They stop dead in tracks

ALEJANDRO A. ALVAREZ / STAFF PHOTOGRAPHER CSX maintains the tracks along 25th Street in South Philly. A spokesman said a set of repairs is due in the next week or two.
ALEJANDRO A. ALVAREZ / STAFF PHOTOGRAPHER CSX maintains the tracks along 25th Street in South Philly. A spokesman said a set of repairs is due in the next week or two.
Posted: June 16, 2013

THE EXPOSED rebar, crumbling concrete pillars and steady drips of water that turn potholes into puddles - even on sunny days - stretch for more than a mile under the elevated train tracks along 25th Street in South Philly.

As mile-long trains rumble overhead, the street shakes and small pieces of concrete fall to the sidewalk, a daily routine that for years has been eating away at the residents who have become all but complacent with the dangers from the tracks above.

Yesterday, quarter-sized nuggets of concrete littered the ground.

In the wake of a building collapse that killed six last week in Center City, residents and business people who live along the tracks, which stretch from Washington Avenue to Passyunk, echoed fears that the 84-year-old structure is an accident waiting to happen.

"I guarantee someone is going to die [because of] that bridge," said Doug Rahm, 53, a stone worker who works near 25th and Federal streets.

Rahm, who said he has submitted numerous complaints to the city Licenses & Inspections office over the years, has witnessed large pieces of concrete falling from the bridge, blocking the road and sending cars swerving to avoid being hit. In the winter, Rahm said, large icicles that form from the continuous drip create another hazard for drivers and passers-by.

Robert Sullivan, a spokesman for CSX, which owns and maintains the tracks, said in an email that the company receives occasional complaints that are addressed as soon as possible.

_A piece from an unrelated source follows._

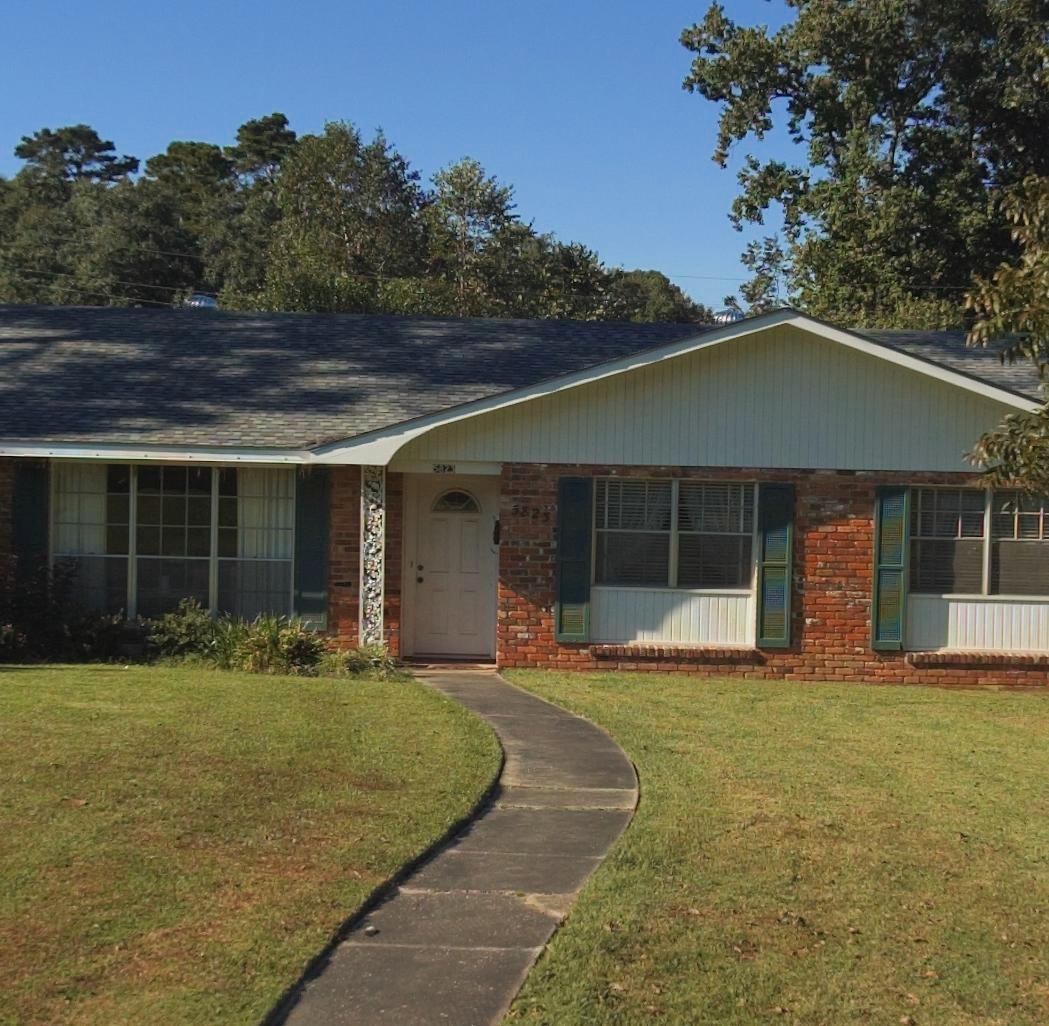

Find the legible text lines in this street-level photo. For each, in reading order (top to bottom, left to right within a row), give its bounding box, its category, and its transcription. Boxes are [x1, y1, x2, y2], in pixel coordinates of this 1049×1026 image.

[431, 463, 457, 475] StreetNumber: 5823
[509, 503, 553, 526] StreetNumber: 5823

The bridge is structurally sound, is inspected twice a year and is capable of handling an average of 15 trains a day to terminals in South Philly, he said.

CSX sends workers once or twice a year to remove loose sections and patch cracks, and another set of repairs is due in the next week or two, he said.

At the Reinforced Iron Workers, Riggers & Machinery Movers Local Union 405, president Ed Penna, 54, said the tracks' poor conditions above the office at 25th and Reed have long plagued him and his staff.

"It's amazing that no one has done anything for all these years," said Penna, who said falling debris has cracked his car's windshield three times as he drove under the tracks.

As a train inched along overhead yesterday afternoon, Penna pointed out an area across the street where he says he saw a 30-foot piece of concrete fall from the side last year.

"When that section came down, it was like an explosion," he said.

Penna, who was an iron worker before he started to work at the union 10 years ago, said his biggest concern from the crumbling structure is the chance of derailment that he fears could send chemicals and other materials crashing into the neighborhood.

Still, he said, his complaints to the city, L&I and CSX have fallen on deaf ears.

Mark McDonald, the mayor's spokesman, said it is CSX's responsibility to maintain the train line. McDonald said L&I and the Streets Department have received complaints, and that they have issued complaints themselves to CSX.

"We can't compel a railroad to make improvements," McDonald said, explaining that railway regulation largely falls under federal jurisdiction.

On Federal Street, yards away from where rusted, exposed rebar crisscrossed a section of the structure, Pablo Ramirez, 68, stood in front of his house and offered a grim outlook while considering last week's building collapse.

"We expect something like that to happen any time," he said.